En juin 1967, à la suite d’une opération militaire israélienne en représailles au blocus du détroit de Tiran par l’Egypte, la « guerre des Six jours » éclata. Elle opposa Israël à ses voisins égyptien, jordanien et syrien. Elle se solda par la défaite des armées arabes, et par l’occupation israélienne de Gaza, du Sinaï égyptien, du Golan syrien, de la Cisjordanie et de Jérusalem-Est. Des colonies israéliennes furent établies sur les territoires occupés.

En octobre 1973, la « guerre du Kippour », engagée par l’Egypte et la Syrie en vue de reconquérir le Sinaï et le Golan, culmina avec la percée de l’armée israélienne en territoire égyptien et syrien. Conformément aux accords de paix de Camp David entre Israël et l’Egypte, conclus le 26 mars 1979 grâce à la médiation des Etats-Unis, Israël se retira du Sinaï en avril 1982, en échange d’un accord de paix avec l’Egypte. Le Golan fut annexé par Israël en 1981.
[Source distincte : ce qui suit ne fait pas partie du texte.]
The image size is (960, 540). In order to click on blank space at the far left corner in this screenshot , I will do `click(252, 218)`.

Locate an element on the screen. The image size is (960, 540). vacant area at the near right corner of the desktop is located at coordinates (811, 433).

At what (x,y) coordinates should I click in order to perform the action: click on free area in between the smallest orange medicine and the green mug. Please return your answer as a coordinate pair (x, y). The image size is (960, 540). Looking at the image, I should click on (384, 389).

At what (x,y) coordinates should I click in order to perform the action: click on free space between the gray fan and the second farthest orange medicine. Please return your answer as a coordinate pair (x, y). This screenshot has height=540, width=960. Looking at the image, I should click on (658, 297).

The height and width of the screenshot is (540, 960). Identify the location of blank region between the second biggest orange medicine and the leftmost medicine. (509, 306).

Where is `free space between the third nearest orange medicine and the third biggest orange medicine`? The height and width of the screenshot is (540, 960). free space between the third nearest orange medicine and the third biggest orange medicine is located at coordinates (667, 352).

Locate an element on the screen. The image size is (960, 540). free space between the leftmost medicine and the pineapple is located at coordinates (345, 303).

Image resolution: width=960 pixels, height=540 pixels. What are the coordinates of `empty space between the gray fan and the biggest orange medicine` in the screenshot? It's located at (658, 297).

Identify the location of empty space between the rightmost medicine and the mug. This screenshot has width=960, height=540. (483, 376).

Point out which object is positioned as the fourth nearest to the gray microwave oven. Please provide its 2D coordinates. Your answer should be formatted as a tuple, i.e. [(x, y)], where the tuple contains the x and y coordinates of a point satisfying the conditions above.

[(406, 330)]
Parallèlement, les tensions entre Israéliens et Palestiniens s’intensifièrent. En représailles aux raids de l’Organisation de libération de la Palestine (OLP) menés depuis le Liban, Israël envahit ce dernier et en occupa la partie sud à deux reprises, en 1978 et en 1982 (il y conservera une zone tampon jusqu’en 2000).

A la suite de la première Intifada, déclenchée en 1987, une entente fut trouvée entre Israéliens et Palestiniens dans le cadre des accords d’Oslo, signés en 1993 à Washington. Le second accord intérimaire (« Oslo II ») prévoyait qu’Israël conserve provisoirement certaines de ses prérogatives en Cisjordanie : tandis que Gaza et la zone A, en Cisjordanie, passaient sous le contrôle de l’Autorité palestinienne, Israël gardait le contrôle sécuritaire de la zone B (22% du territoire) et le contrôle civil et sécuritaire de la zone C (60% du territoire). Dans l’attente d’un accord sur le statut permanent de ces territoires, cette division est toujours en vigueur.